TEXT SECTION →
******

# Cost of Living in Dubai 2012



## britishexpat

Hi All,

I am British expat with a wife and 2 kids and a maid from phillipines living in Dubai since 2008. I know many people want to the actual cost of living in Dubai. Well I have been keeping log of our house hold expenaditure over last 1.5 years. Figures below are average expenses. 
Notes:

School Fees: My wife is teacher so we get 50% discount of schoo fees. My daugther is 6 and her actual school fees this year will be 38000 AED / year, so we will pay half that. My 2nd daugther doesnt go to school yet. 

Nanny / Maid: I sponsor my own nanny from philipines. Cost shown below is average cost taking into account administrative cost of visas etc. ( i hired her locally rather than going through agency and saved 7000 AED).

Cars: we usually buy 2nd hand cars here, cost below is average cost of owning a car. Yaris is 1800 AED per month to hire from Hertz, Corolla is 2400 AED and Camry is arround 4000 . You can lease Parado 4.0 mid range for 4500 AED per month over 2 yrs.

Healthcare: Its provided by the company

Housing: I rent a 3500 sq ft villa ( town house) in Jumairah Village Circle ( not far from Marina, JBR, Springs or Mall of Emirates) for 70000 AED per year. I pay in 1 cheque

Elec/Gas/Water: DEWA is Elec, Water, Council Tax all in one. Rate below is average. We dont have district cooling, so we pay for elec to use our ACs.

All in All we pay 25000 AED per month in expenses. Between my wife and I, we earn 65000 AED per month. So it leaves us significant amount of disposible income, which we spend and save. 

*Average Typical Expenses *- No Alcohol or Smoking

Food 2295.83
Du 638.03
Skype 78.91
DEWA 938.09
Rent 6096.43
School Fees	964.29
Maid 1984.17
Car1 1127.96
Car2 2294.61
Petrol 805.96
Gardner 166.07
Child 1 1000.00
Child 2 1000.00
Going Out 1274.27
Others 1509.25
Visa (over 24 months)282.50
Travel 2437.50
*Actual Expense	24893.86*


----------



## de Mexicaan

Thanks, very helpful to get some insights in the typical costs. 
I did not know it was possible to rent avilla for that budget.


----------



## Tristan2011

Very detailed insight, this has given me food for thought for someone who is thinking of relocating to Dubai. You seem to have managed to get an excellent rental deal with your villa too!


----------



## de Mexicaan

I will be moving to Dubai in August so I am trying to gather some info. 
I heard that you have to do regular maintenance to the car because of the sand/dust. E.g. Replace filters. Is this true, and how much of your budget above is for depreciation and how much for maintenance, roughly?


----------



## KONY

Thx for that insight...im a bit confused for cost of owning a second hand car

1) You give the cost of renting a Yaris to give an idea of what you are putting in your used car (purchase price included)...BUT if i take that example of rental cost for a yaris, it makes more than 400 euros a months (500 usd)

Gees isnt it extremely expensive to own a used car in dubai ?

******

STORED ROWS →
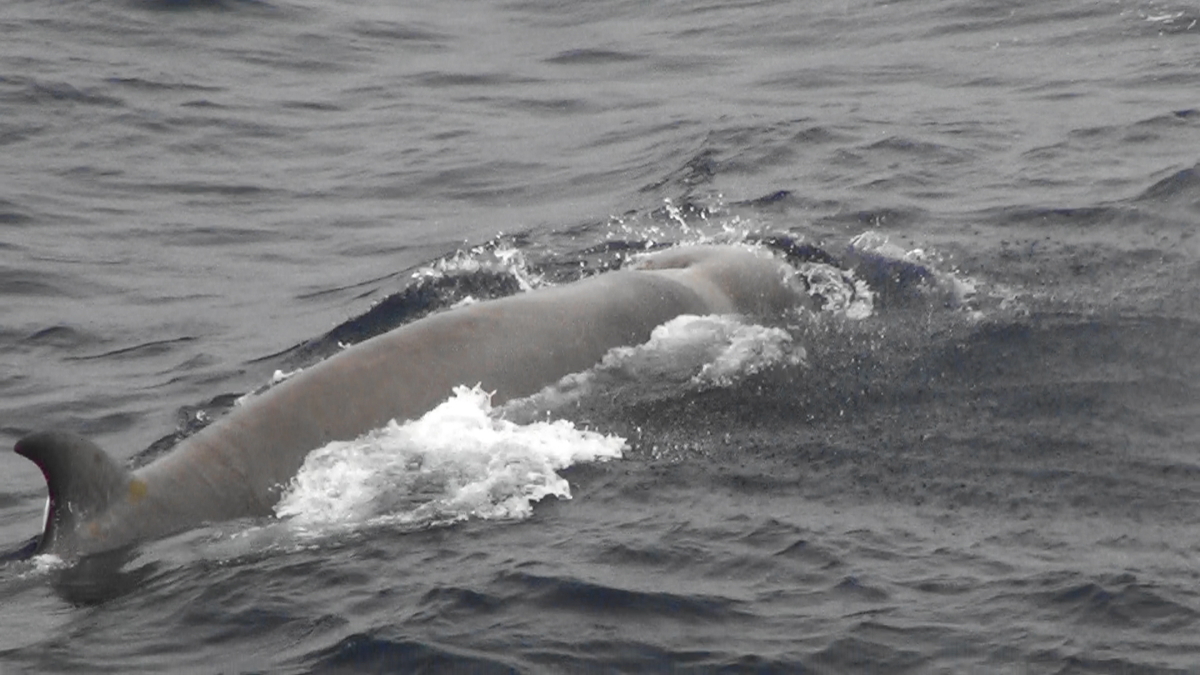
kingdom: Animalia
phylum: Chordata
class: Mammalia
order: Cetacea
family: Hyperoodontidae
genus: Hyperoodon
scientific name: Hyperoodon ampullatus
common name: Northern bottlenose whale
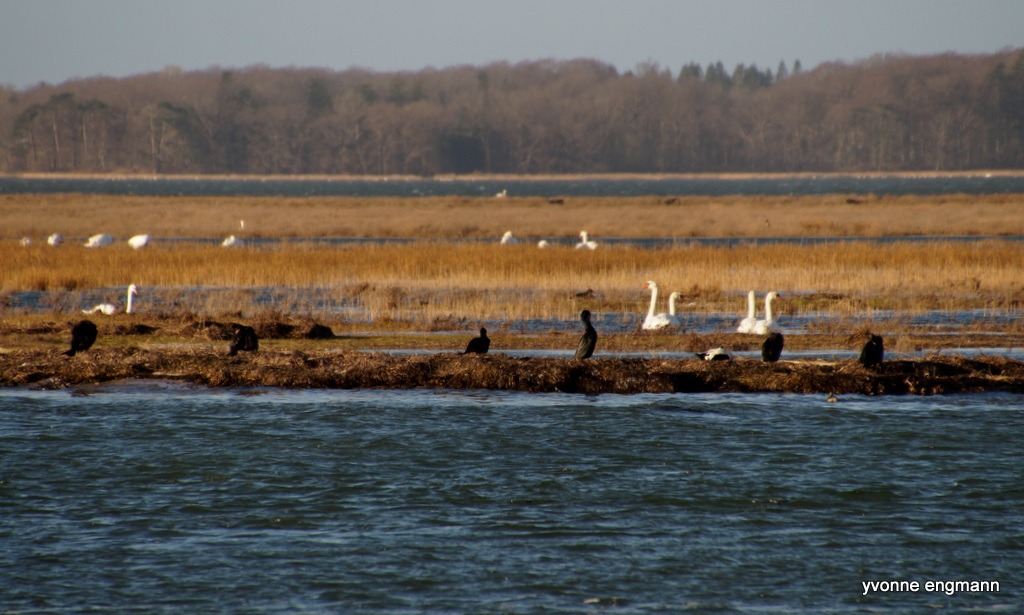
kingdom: Animalia
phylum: Chordata
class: Aves
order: Suliformes
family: Phalacrocoracidae
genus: Phalacrocorax
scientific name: Phalacrocorax carbo
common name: Skarv
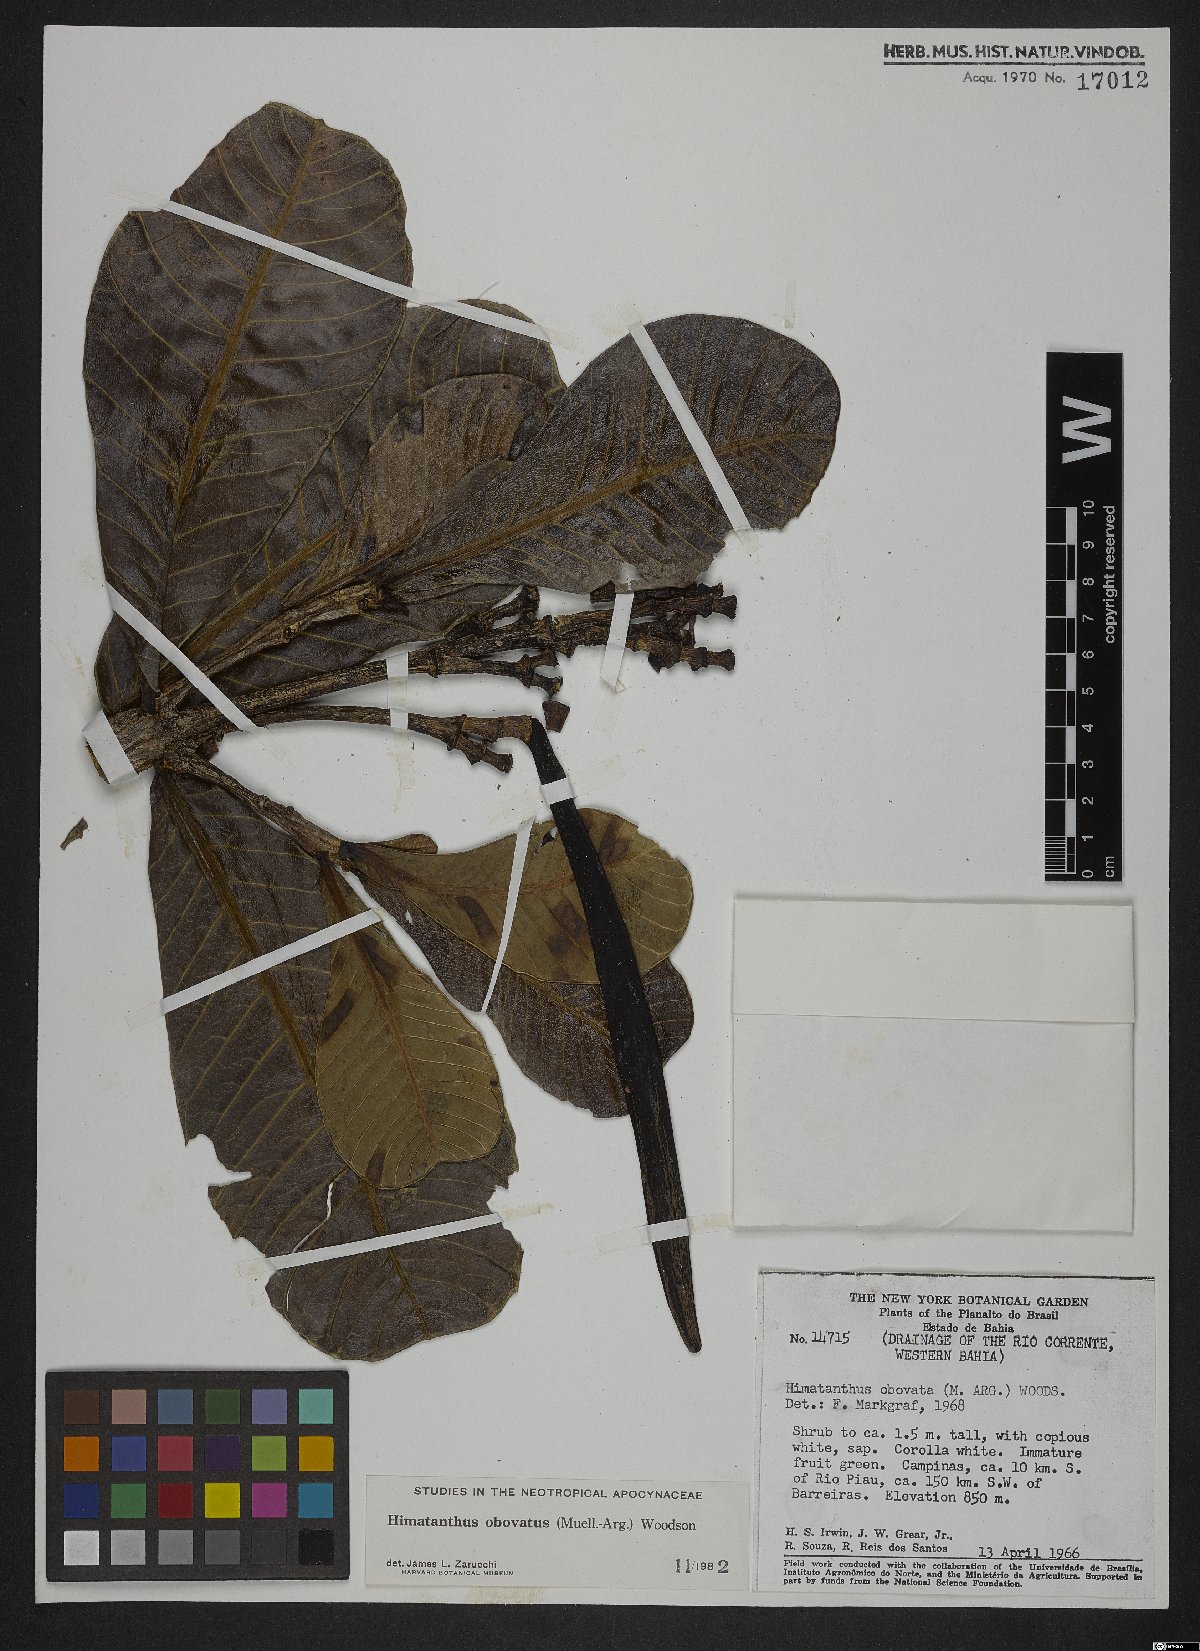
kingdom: Plantae
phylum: Tracheophyta
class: Magnoliopsida
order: Gentianales
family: Apocynaceae
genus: Himatanthus
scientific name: Himatanthus obovatus
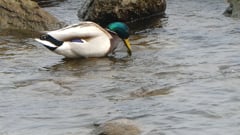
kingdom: Animalia
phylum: Chordata
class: Aves
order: Anseriformes
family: Anatidae
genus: Anas
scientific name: Anas platyrhynchos
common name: Mallard
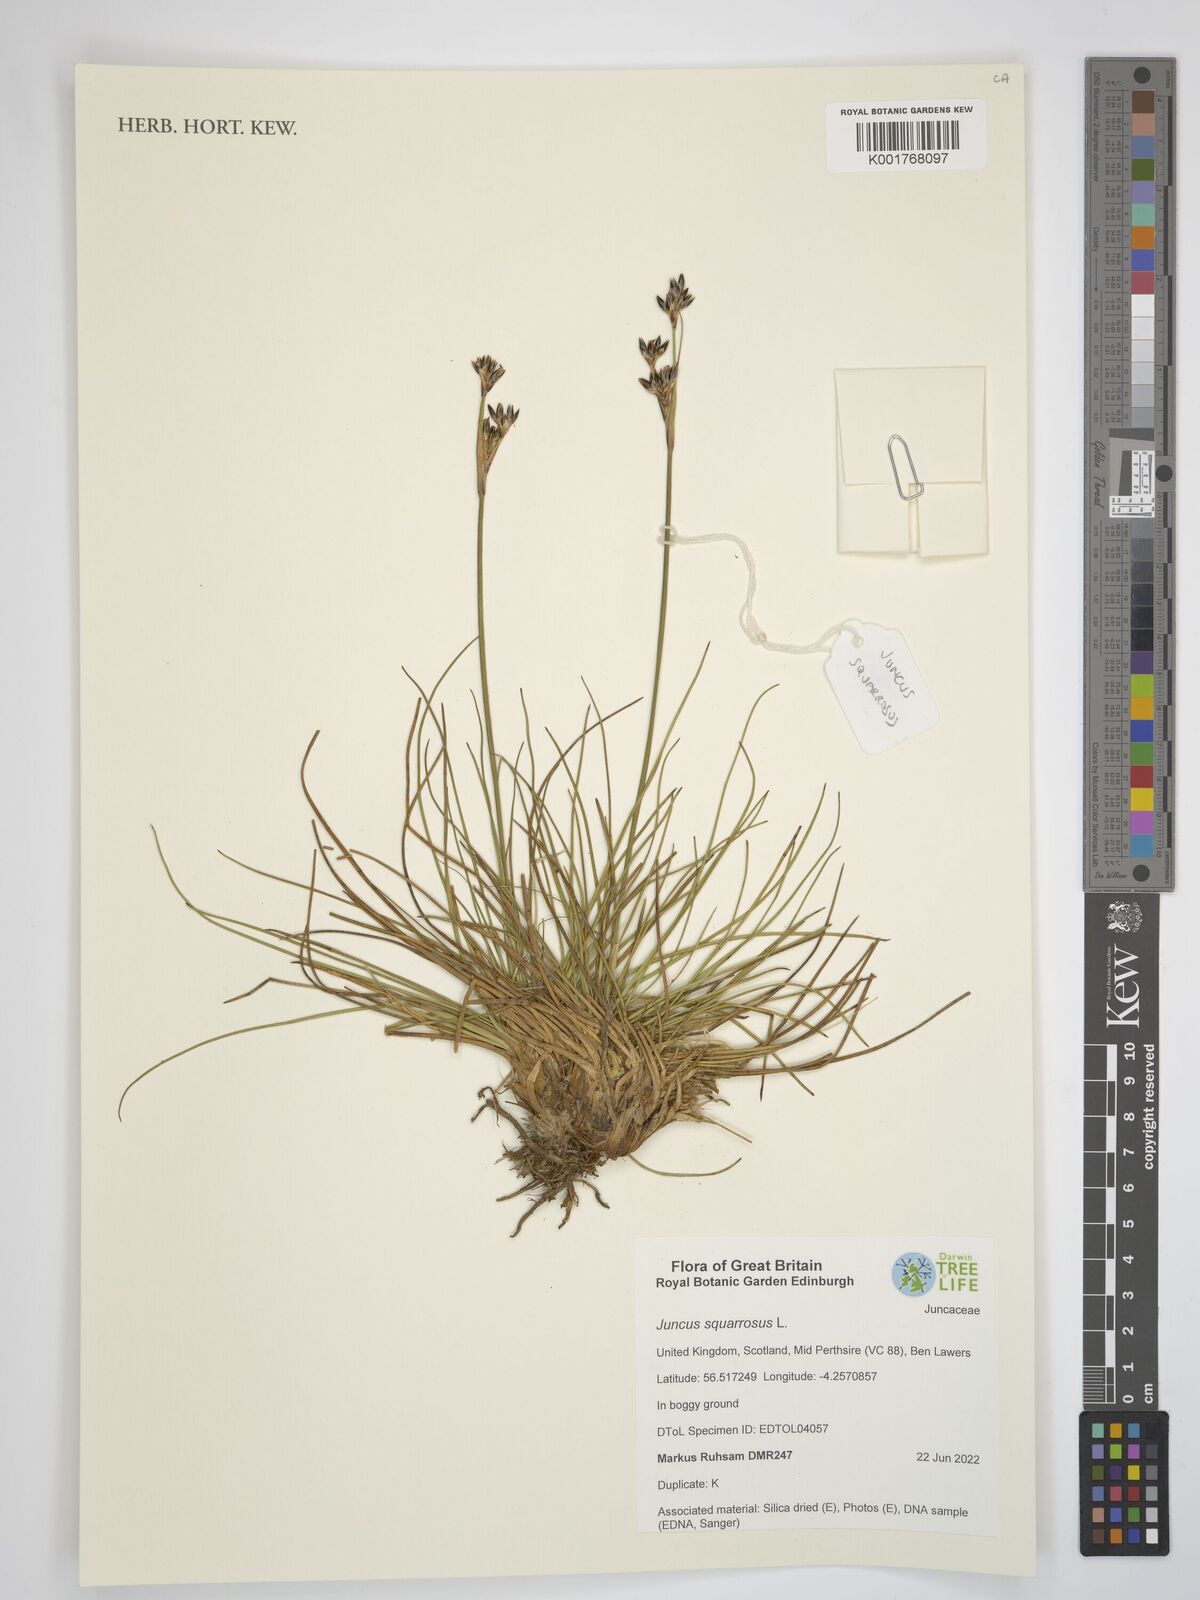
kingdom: Plantae
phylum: Tracheophyta
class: Liliopsida
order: Poales
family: Juncaceae
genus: Juncus
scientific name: Juncus squarrosus
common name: Heath rush
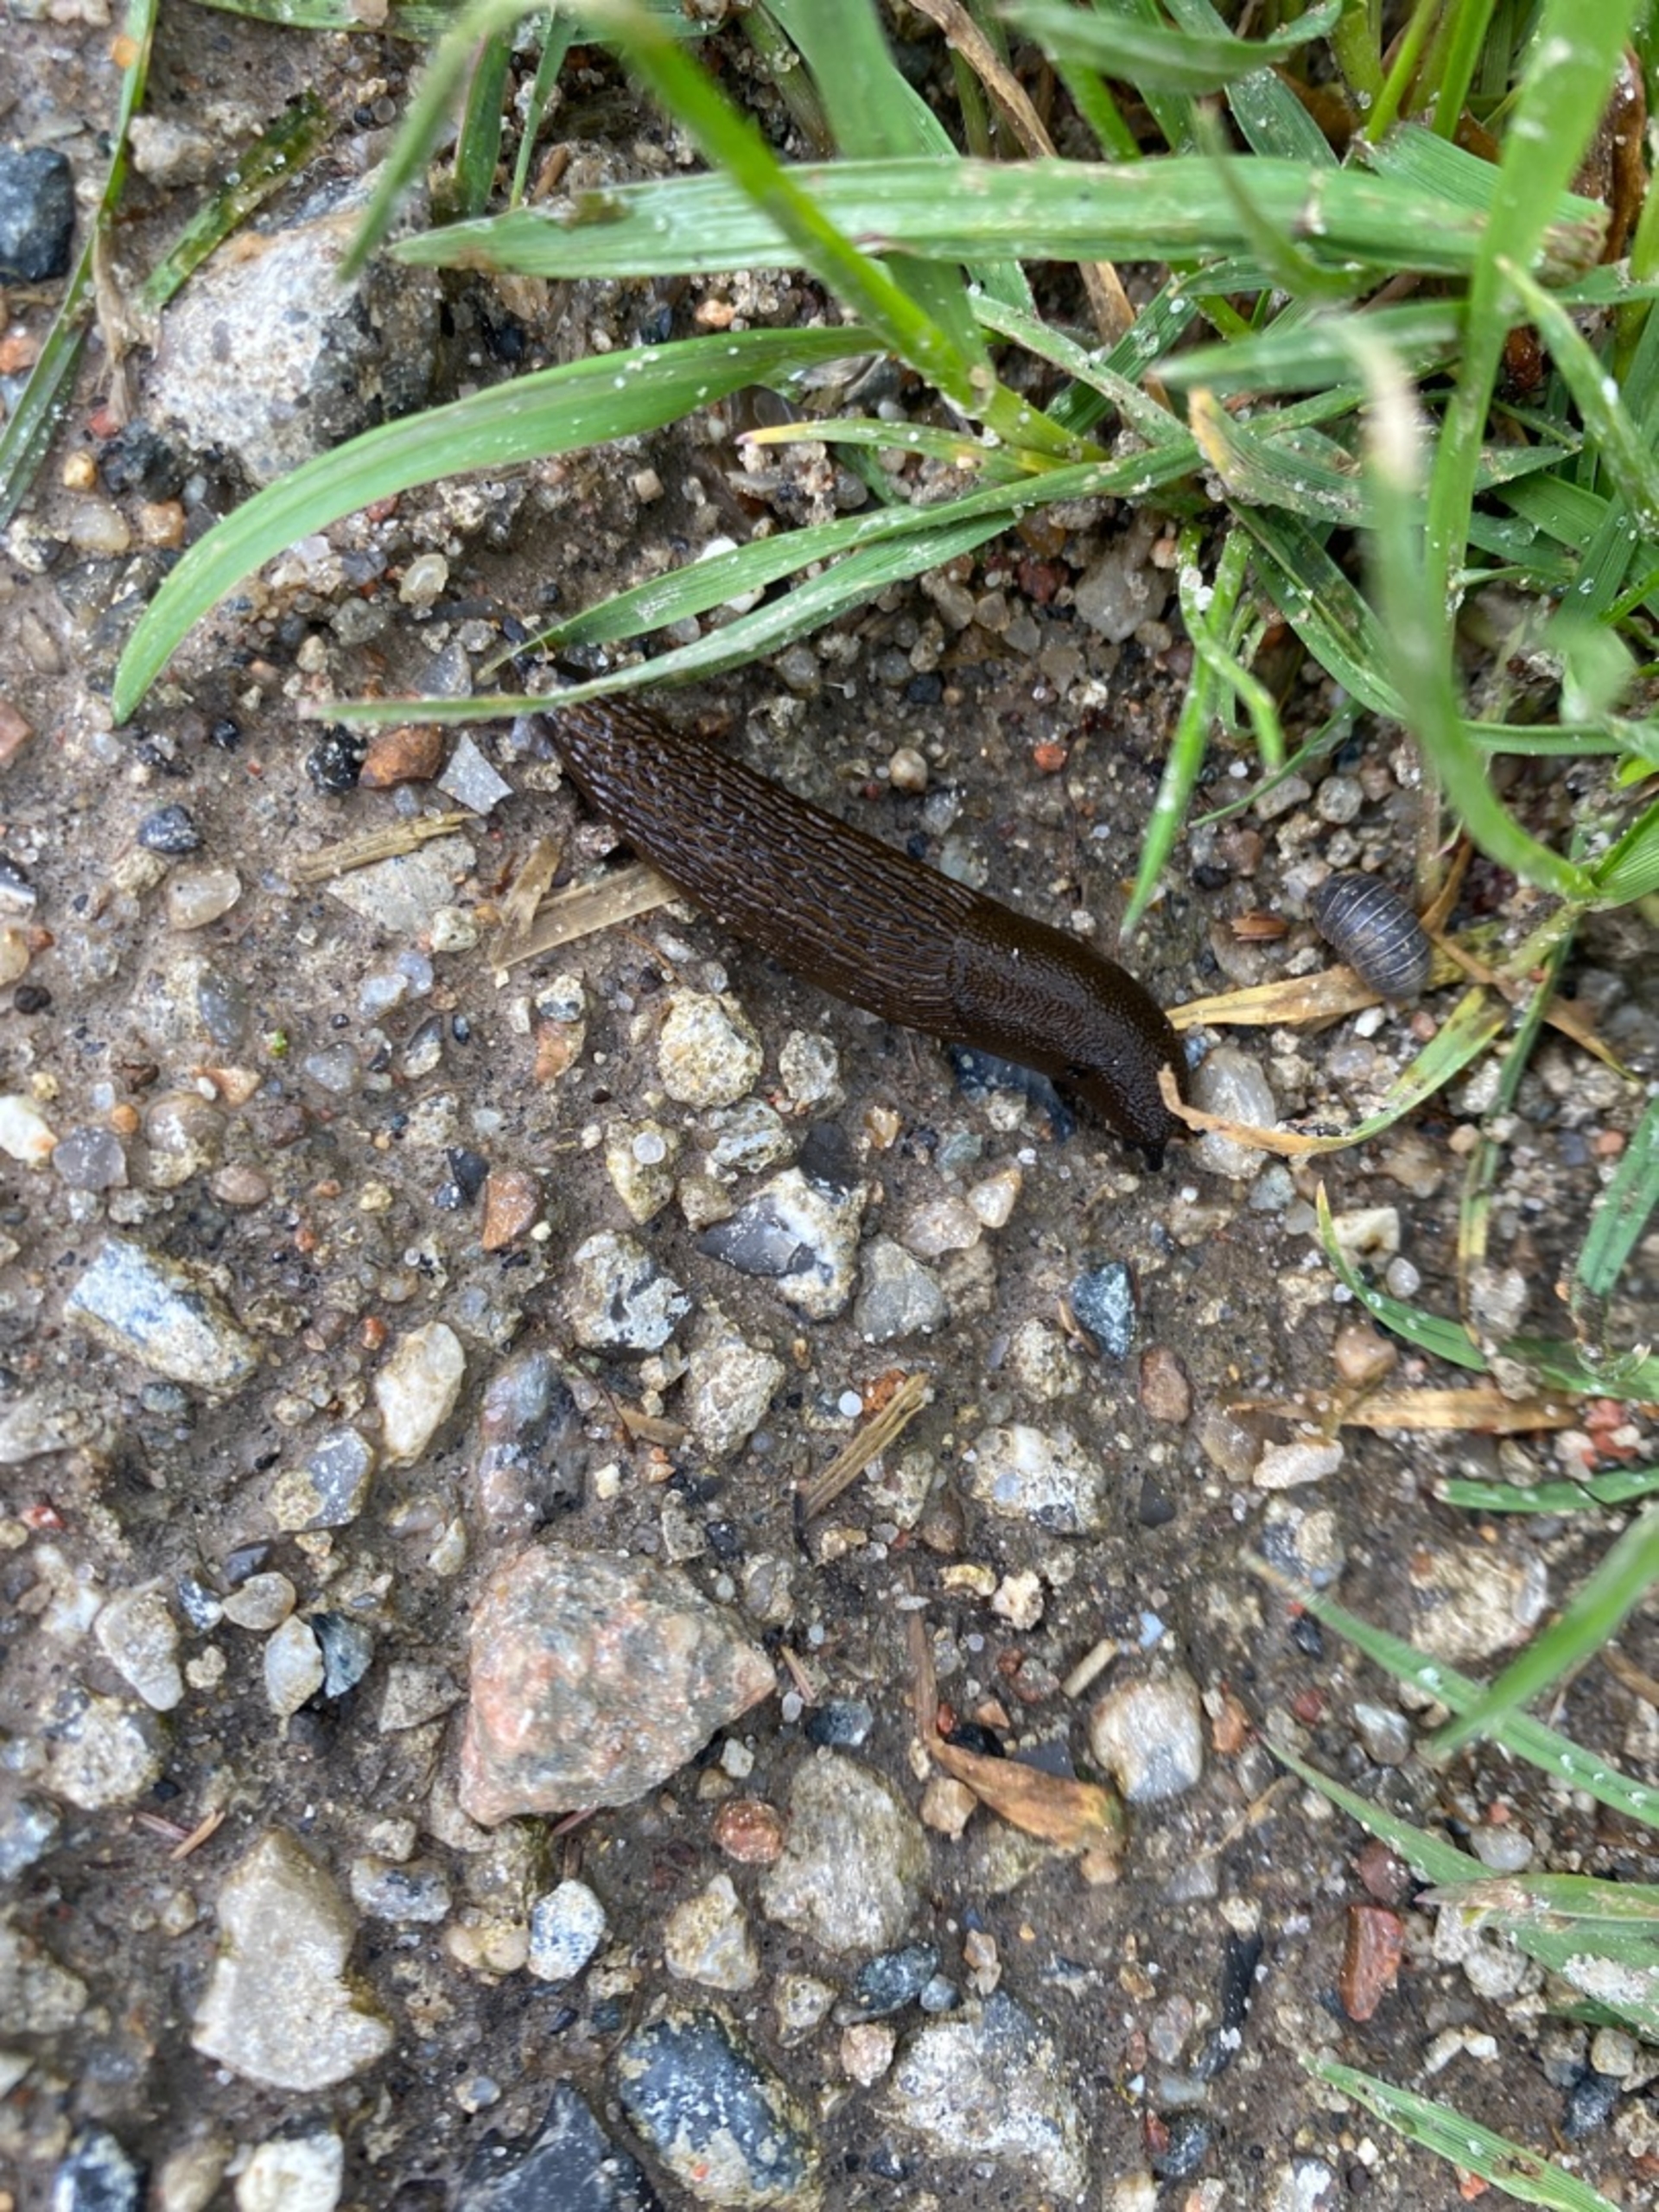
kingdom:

******

REQUIREMENT 1 →
From the Dubai cost-of-living thread, reproduce the passage from "I am British" up to and including "are average expenses.", word for word.
REQUIREMENT 2 →
According to the Dubai cost-of-living thread, how much rent per year does the first poster pay for the villa in Jumairah Village Circle?

CORRECT RESULT 1 →
I am British expat with a wife and 2 kids and a maid from phillipines living in Dubai since 2008. I know many people want to the actual cost of living in Dubai. Well I have been keeping log of our house hold expenaditure over last 1.5 years. Figures below are average expenses.

CORRECT RESULT 2 →
70000 AED per year